Mimi, the songwriter

Lainey Posted by Lainey at March 8, 2018 15:24:32 March 8, 2018 15:24:32

Mimi covers the new issue of V Magazine. It’s a great shoot. The shoot wardrobe is basically underwear. Which means she’s feeling herself, feeling herself so good, especially since every shot is taken from her extra skinniest angles. 

This interview is making headlines because Mimi talks about winning Grammys and why that isn’t important to her. What’s interesting about this is that, after the last couple of years in particular, the relevance of the Grammys is under scrutiny. But it turns out, Mimi was way ahead of that curve. I didn’t realise it until she mentioned it: Mimi hasn’t been involved in the Grammys proper in 10 years. She’s attended Clive Davis’s pre-Grammy party but Mimi doesn’t go to the Grammys. And it’s not like they wouldn’t want her there. She’s one of the most accomplished artists of our time. She could present. She could perform. She could collaborate-perform. But she hasn’t been a Grammy presence. And now she’s explaining why: 

“In the music business, if you care about the Grammys and submitting your stuff before a certain time frame, you want a single out in the summer, and then you want to have your record [out] before the Grammys [consideration] deadline, which has changed. Frankly, my dear, I don’t give a damn. I mean, I have five Grammys. That’s cute. There’s people that have been doing this half the time that have twice as many [Grammys]. I won two Grammys the first year I started, but after that, [the Grammys] are like, “We don’t go with the people that are selling a lot of records and are popular; we’re gonna go the opposite way.” So I got screwed out of certain years. I wasn’t bitter about it. I was just like, okay, well, I guess I’m not standing here barefoot onstage singing and trying to go a certain way. I’m just me.”
“That’s cute.”


Mimi so f-cking great at pettiness, I wish someone would come up with an award to honour her for this skill. 
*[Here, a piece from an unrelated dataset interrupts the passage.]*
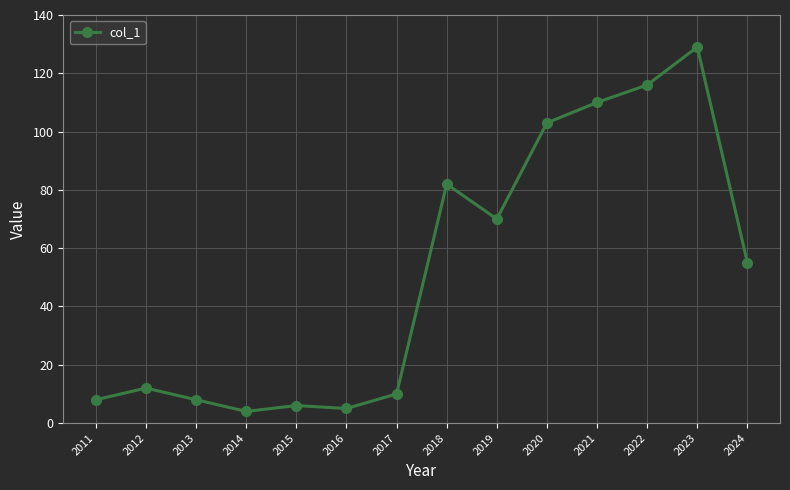

Reading left to right, what are all the values shown in this chart?

2011=8	2012=12	2013=8	2014=4	2015=6	2016=5	2017=10	2018=82	2019=70	2020=103	2021=110	2022=116	2023=129	2024=55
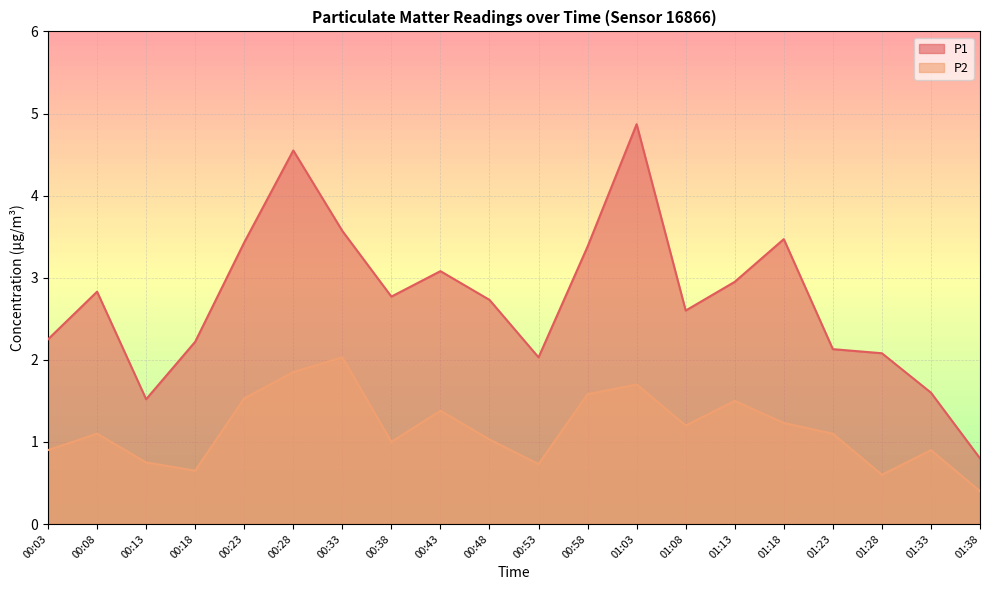

What is the sum of all P2 values?

23.2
As Mimi reminds us though, she doesn’t get enough credit in other areas too. She insists that she’s a songwriter first, and then a singer. And she’s right about not being adequately acknowledged for her songwriting abilities. She wrote the most popular modern Christmas song, the song that you can’t escape between November and January. She holds the record for #1s with 18, the most of any solo artist – and she wrote 17 of those songs. And, as she notes in this interview, with those #1s, she changed what pop music sounds like and who gets to participate: 

“I remember writing “Fantasy,” then watching it evolve, and being able to sneak Ol’ Dirty Bastard onto the song [laughs]. Now, still hearing it and having people walking down the street going, [deep voice] “Me and Mariah,” saying ODB’s raps for me...Now, everybody’s like, “Oh, it’s so innovative, a pop artist working with rappers!” I’m like, are you serious? Do you know how much shit I had to go through just to be able to work with anyone in hip-hop? It wasn’t done because I thought it was cool. Yes, I thought it was cool in the sense of enjoying myself, but it wasn’t like I was trying to be something I wasn’t. Now, every genre is mixed together. Back then, the rap category had just started.”

Mimi is a trailblazer, a big f-cking deal. So if she wants to do interviews in lingerie, what’s the f-cking problem? Mimi brings up her lingerie – and her hair and makeup – a LOT. She thinks that’s why people don’t take her seriously. Here’s what she says when she’s asked what she wants people to know about her songwriting: 

“It’s something that I think a lot of people don’t give women enough credit for, unless they are known visually as someone strumming a guitar, or they’re behind a piano most of the time. I also have that diva thing attached to me; I mean, I’m sitting here doing an interview in lingerie. But I was just like, you’re totally gonna understand that this is what I’m gonna wear! Why should I wear something uncomfortable? This is what I like.”

You can write hit songs in a negligee, OK? Got it. 

This is why some of Mimi’s answers are so amazing. Because the journalist is there asking questions about her work process, and suddenly we’re talking about outfits. What she’s trying to say about her outfits though, her style, is that it’s part of her presentation as a legend, part of her standard, the Mimi standard, but also a standard of music, a measurement of consistently high quality. She is declaring then that she is a constant of excellence. And image is one way of conveying that message. Mimi’s hair will always be a certain way, her clothes, when she wears them, will also be a certain fit. For her, it’ll always be glitter and dazzle and sparkle and sequins and gowns and hair, hair, hair, and lashes, lashes, lashes. When you see all that, you’re supposed to remember that all of that represents an icon of music. 

Why would you ever want her to change?